> [Excerpted data]

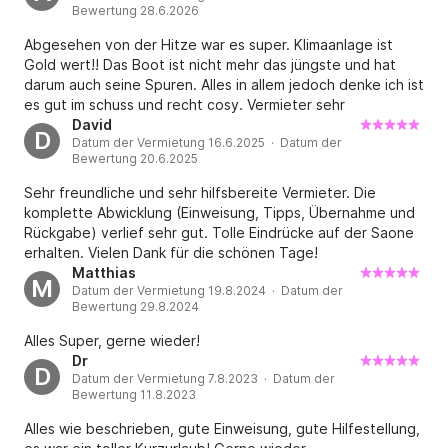
Bewertung 28.6.2026
Abgesehen von der Hitze war es super. Klimaanlage ist
Gold wert!! Das Boot ist nicht mehr das jüngste und hat
darum auch seine Spuren. Alles in allem jedoch denke ich ist
es gut im schuss und recht cosy. Vermieter sehr
zuvorkommend und super freundlich. Danke und wer
David
D
Datum der Vermietung 16.6.2025 · Datum der
weiss.... Vielleicht mal wieder 👍
Bewertung 20.6.2025
Sehr freundliche und sehr hilfsbereite Vermieter. Die
komplette Abwicklung (Einweisung, Tipps, Übernahme und
Rückgabe) verlief sehr gut. Tolle Eindrücke auf der Saone
erhalten. Vielen Dank für die schönen Tage!
Matthias
M
Datum der Vermietung 19.8.2024 · Datum der
Bewertung 29.8.2024
Alles Super, gerne wieder!
Dr
D
Datum der Vermietung 7.8.2023 · Datum der
Bewertung 11.8.2023
Alles wie beschrieben, gute Einweisung, gute Hilfestellung,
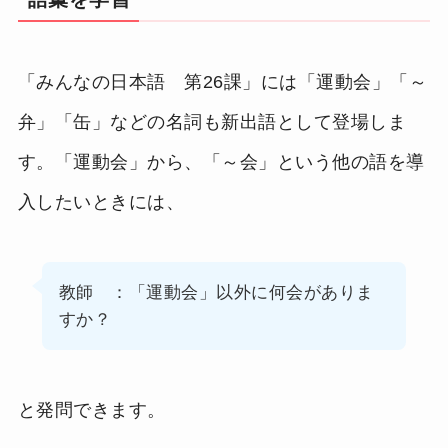
「みんなの日本語 第26課」には「運動会」「～
弁」「缶」などの名詞も新出語として登場しま
す。「運動会」から、「～会」という他の語を導
入したいときには、
教師 ：「運動会」以外に何会がありま
すか？
と発問できます。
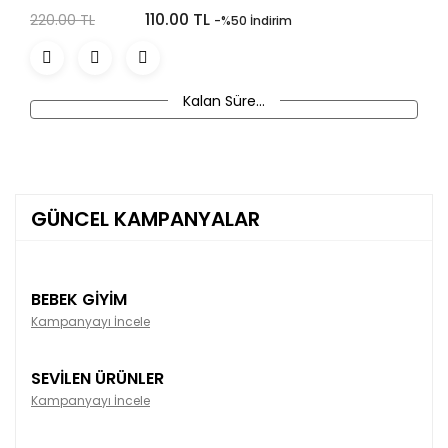
110.00 TL
220.00 TL
-%50 İndirim
Kalan Süre...
GÜNCEL KAMPANYALAR
BEBEK GİYİM
Kampanyayı İncele
SEVİLEN ÜRÜNLER
Kampanyayı İncele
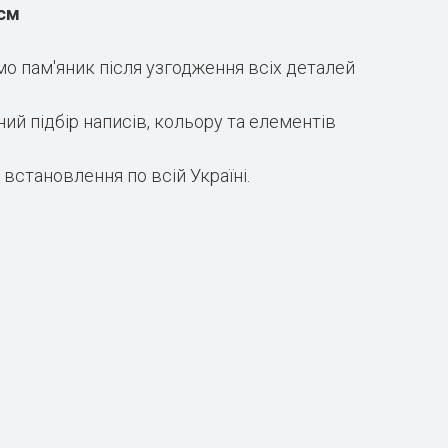
 см
о пам'яник після узгодження всіх деталей
ий підбір написів, кольору та елементів
встановлення по всій Україні.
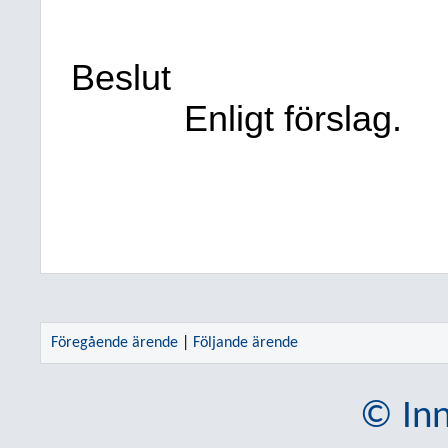
Beslut
Enligt förslag.
Föregående ärende
|
Följande ärende
© Inn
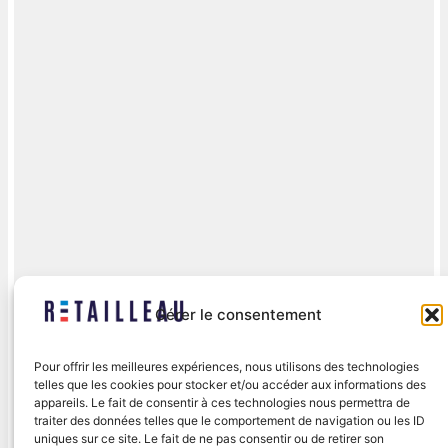
Gérer le consentement
Pour offrir les meilleures expériences, nous utilisons des technologies
telles que les cookies pour stocker et/ou accéder aux informations des
appareils. Le fait de consentir à ces technologies nous permettra de
traiter des données telles que le comportement de navigation ou les ID
uniques sur ce site. Le fait de ne pas consentir ou de retirer son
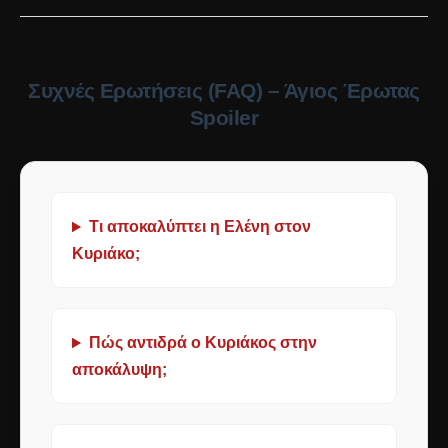
Συχνές Ερωτήσεις (FAQ) – Άγιος Έρωτας
Spoiler
Τι αποκαλύπτει η Ελένη στον
Κυριάκο;
Πώς αντιδρά ο Κυριάκος στην
αποκάλυψη;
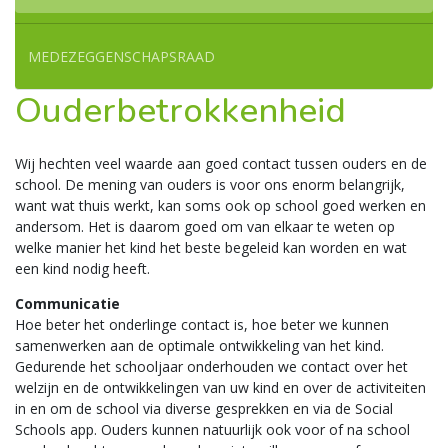
MEDEZEGGENSCHAPSRAAD
Ouderbetrokkenheid
Wij hechten veel waarde aan goed contact tussen ouders en de
school. De mening van ouders is voor ons enorm belangrijk,
want wat thuis werkt, kan soms ook op school goed werken en
andersom. Het is daarom goed om van elkaar te weten op
welke manier het kind het beste begeleid kan worden en wat
een kind nodig heeft.
Communicatie
Hoe beter het onderlinge contact is, hoe beter we kunnen
samenwerken aan de optimale ontwikkeling van het kind.
Gedurende het schooljaar onderhouden we contact over het
welzijn en de ontwikkelingen van uw kind en over de activiteiten
in en om de school via diverse gesprekken en via de Social
Schools app. Ouders kunnen natuurlijk ook voor of na school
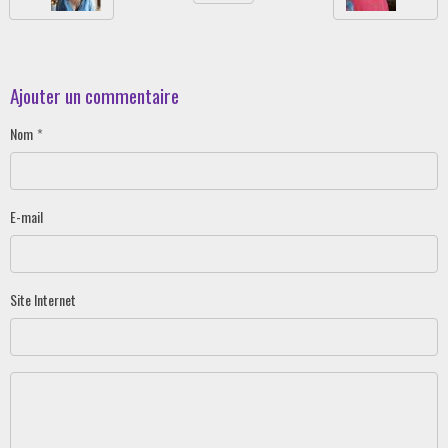
Ajouter un commentaire
Nom
E-mail
Site Internet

> [What you need to do] Transcribe exactly, and only, the lines from the one containing "о пам'яник після узгодження всіх деталей" through the last line of the records above, both included; leave out the pictures.

> [Completed exercise]
о пам'яник після узгодження всіх деталей
ий підбір написів, кольору та елементів
встановлення по всій Україні.
Beslut
Enligt förslag.
Föregående ärende
|
Följande ärende
© Inn
Gérer le consentement
Pour offrir les meilleures expériences, nous utilisons des technologies
telles que les cookies pour stocker et/ou accéder aux informations des
appareils. Le fait de consentir à ces technologies nous permettra de
traiter des données telles que le comportement de navigation ou les ID
uniques sur ce site. Le fait de ne pas consentir ou de retirer son
Συχνές Ερωτήσεις (FAQ) – Άγιος Έρωτας
Spoiler
Τι αποκαλύπτει η Ελένη στον
Κυριάκο;
Πώς αντιδρά ο Κυριάκος στην
αποκάλυψη;
MEDEZEGGENSCHAPSRAAD
Ouderbetrokkenheid
Wij hechten veel waarde aan goed contact tussen ouders en de
school. De mening van ouders is voor ons enorm belangrijk,
want wat thuis werkt, kan soms ook op school goed werken en
andersom. Het is daarom goed om van elkaar te weten op
welke manier het kind het beste begeleid kan worden en wat
een kind nodig heeft.
Communicatie
Hoe beter het onderlinge contact is, hoe beter we kunnen
samenwerken aan de optimale ontwikkeling van het kind.
Gedurende het schooljaar onderhouden we contact over het
welzijn en de ontwikkelingen van uw kind en over de activiteiten
in en om de school via diverse gesprekken en via de Social
Schools app. Ouders kunnen natuurlijk ook voor of na school
Ajouter un commentaire
Nom
E-mail
Site Internet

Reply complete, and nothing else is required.